**GIVEN ENTRIES**
········
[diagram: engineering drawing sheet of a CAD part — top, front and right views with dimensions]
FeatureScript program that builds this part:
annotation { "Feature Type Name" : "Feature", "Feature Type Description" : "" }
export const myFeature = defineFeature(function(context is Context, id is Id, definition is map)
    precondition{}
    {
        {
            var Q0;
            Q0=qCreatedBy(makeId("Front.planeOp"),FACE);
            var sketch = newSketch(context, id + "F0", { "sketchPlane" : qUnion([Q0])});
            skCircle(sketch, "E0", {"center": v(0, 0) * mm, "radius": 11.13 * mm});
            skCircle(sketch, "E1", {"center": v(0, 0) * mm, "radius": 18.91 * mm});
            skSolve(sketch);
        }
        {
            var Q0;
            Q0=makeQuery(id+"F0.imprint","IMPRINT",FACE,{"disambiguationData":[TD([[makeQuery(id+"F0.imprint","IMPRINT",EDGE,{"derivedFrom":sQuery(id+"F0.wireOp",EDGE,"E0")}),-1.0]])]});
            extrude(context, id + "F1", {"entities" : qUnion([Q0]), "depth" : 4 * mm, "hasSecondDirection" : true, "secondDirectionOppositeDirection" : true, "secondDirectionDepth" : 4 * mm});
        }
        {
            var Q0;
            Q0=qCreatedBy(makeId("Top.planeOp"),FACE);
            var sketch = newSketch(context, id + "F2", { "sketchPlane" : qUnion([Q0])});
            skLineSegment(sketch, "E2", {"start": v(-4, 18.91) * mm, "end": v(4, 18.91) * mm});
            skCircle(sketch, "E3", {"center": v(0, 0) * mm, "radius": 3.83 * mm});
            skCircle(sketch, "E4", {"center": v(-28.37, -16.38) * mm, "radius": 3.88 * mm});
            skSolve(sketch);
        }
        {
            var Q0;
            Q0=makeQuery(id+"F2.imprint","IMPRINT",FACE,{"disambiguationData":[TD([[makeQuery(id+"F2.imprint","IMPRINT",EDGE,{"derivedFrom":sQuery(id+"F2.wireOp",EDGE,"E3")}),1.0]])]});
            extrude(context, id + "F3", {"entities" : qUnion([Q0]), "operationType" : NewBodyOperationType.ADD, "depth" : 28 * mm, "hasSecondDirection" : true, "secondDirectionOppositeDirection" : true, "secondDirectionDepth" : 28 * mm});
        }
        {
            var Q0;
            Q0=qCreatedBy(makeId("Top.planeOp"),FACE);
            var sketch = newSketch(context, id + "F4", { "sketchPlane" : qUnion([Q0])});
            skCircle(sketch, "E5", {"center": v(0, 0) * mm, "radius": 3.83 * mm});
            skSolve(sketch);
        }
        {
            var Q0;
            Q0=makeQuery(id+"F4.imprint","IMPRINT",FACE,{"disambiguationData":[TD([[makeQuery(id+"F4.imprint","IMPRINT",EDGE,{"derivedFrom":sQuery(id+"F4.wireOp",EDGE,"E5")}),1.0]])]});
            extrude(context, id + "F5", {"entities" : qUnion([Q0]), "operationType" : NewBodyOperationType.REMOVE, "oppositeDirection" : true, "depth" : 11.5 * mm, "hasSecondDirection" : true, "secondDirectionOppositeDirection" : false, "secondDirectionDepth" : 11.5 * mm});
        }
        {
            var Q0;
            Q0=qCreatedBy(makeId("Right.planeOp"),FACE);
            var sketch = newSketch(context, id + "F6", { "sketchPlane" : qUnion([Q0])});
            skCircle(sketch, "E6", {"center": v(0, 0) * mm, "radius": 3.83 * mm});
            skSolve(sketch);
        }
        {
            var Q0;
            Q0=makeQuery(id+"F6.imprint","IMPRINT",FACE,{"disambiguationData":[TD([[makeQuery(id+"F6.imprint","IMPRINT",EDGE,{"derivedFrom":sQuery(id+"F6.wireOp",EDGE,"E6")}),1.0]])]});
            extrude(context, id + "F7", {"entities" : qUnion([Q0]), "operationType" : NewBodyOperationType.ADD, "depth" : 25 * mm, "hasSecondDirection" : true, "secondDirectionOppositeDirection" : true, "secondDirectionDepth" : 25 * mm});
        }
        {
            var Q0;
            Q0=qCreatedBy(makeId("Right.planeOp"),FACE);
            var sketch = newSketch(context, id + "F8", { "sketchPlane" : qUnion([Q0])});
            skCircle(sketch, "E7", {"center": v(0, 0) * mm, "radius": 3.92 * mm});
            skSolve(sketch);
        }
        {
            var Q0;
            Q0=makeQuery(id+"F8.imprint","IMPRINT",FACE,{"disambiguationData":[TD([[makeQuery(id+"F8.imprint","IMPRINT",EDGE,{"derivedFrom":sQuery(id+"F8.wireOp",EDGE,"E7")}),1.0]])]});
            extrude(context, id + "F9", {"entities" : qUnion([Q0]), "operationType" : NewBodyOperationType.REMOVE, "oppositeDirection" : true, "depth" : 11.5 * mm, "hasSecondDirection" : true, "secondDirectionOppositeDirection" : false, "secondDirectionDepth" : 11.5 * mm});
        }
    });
········
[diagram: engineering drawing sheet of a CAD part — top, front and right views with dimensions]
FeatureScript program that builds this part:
········
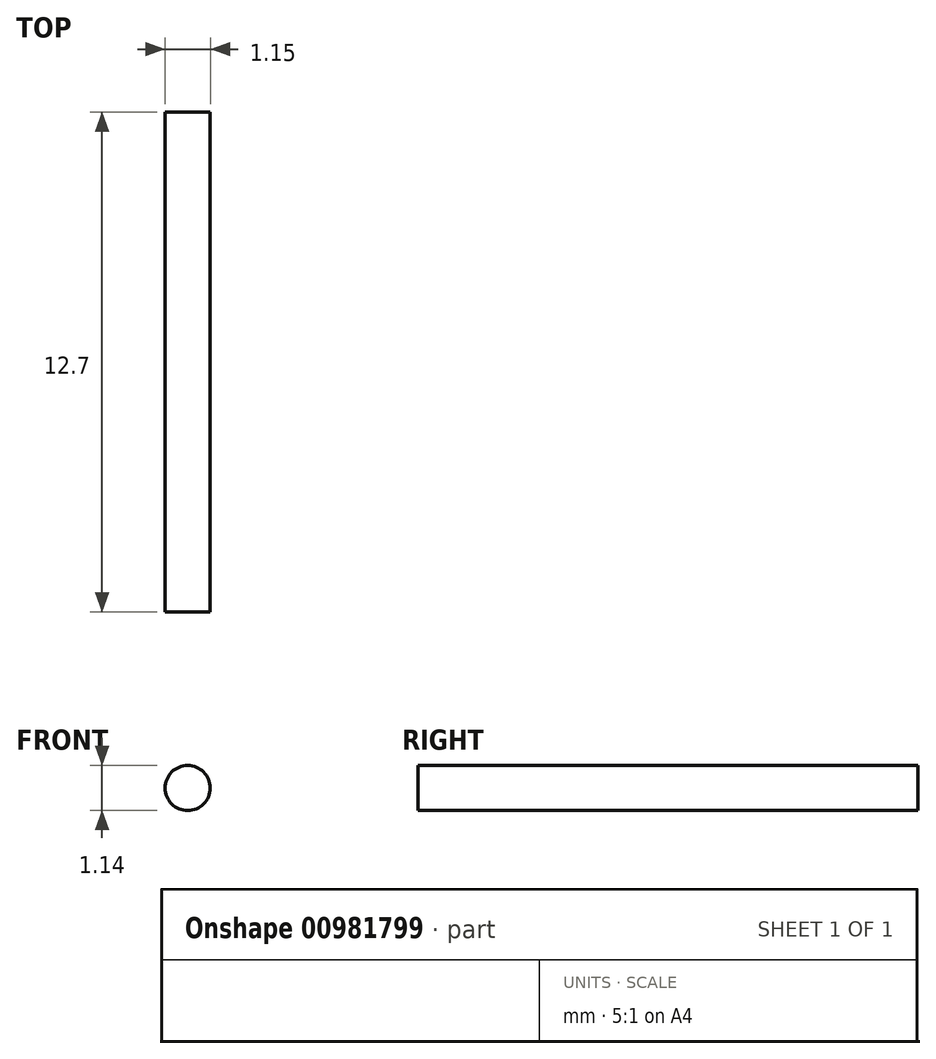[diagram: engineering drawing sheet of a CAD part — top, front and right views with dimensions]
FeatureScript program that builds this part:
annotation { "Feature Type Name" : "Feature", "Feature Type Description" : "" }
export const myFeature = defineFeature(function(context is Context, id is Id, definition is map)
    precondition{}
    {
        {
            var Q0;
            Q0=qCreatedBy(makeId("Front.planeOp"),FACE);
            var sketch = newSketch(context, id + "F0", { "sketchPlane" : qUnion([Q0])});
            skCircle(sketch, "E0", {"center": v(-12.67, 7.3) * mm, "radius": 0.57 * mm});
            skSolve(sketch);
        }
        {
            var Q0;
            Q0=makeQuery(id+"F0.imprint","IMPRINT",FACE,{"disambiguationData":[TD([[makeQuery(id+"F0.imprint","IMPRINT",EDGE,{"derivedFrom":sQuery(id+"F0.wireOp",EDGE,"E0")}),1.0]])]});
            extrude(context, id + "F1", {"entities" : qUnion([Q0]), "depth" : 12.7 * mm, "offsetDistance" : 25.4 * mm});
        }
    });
········
**TASK BRIEF**
Locate each line in the rows above that contains the string "operationType" and copy it out. Only count a match if the uppercase and lowercase letters agree.

**WRITTEN ANSWER**
            extrude(context, id + "F3", {"entities" : qUnion([Q0]), "operationType" : NewBodyOperationType.ADD, "depth" : 28 * mm, "hasSecondDirection" : true, "secondDirectionOppositeDirection" : true, "secondDirectionDepth" : 28 * mm});
            extrude(context, id + "F5", {"entities" : qUnion([Q0]), "operationType" : NewBodyOperationType.REMOVE, "oppositeDirection" : true, "depth" : 11.5 * mm, "hasSecondDirection" : true, "secondDirectionOppositeDirection" : false, "secondDirectionDepth" : 11.5 * mm});
            extrude(context, id + "F7", {"entities" : qUnion([Q0]), "operationType" : NewBodyOperationType.ADD, "depth" : 25 * mm, "hasSecondDirection" : true, "secondDirectionOppositeDirection" : true, "secondDirectionDepth" : 25 * mm});
            extrude(context, id + "F9", {"entities" : qUnion([Q0]), "operationType" : NewBodyOperationType.REMOVE, "oppositeDirection" : true, "depth" : 11.5 * mm, "hasSecondDirection" : true, "secondDirectionOppositeDirection" : false, "secondDirectionDepth" : 11.5 * mm});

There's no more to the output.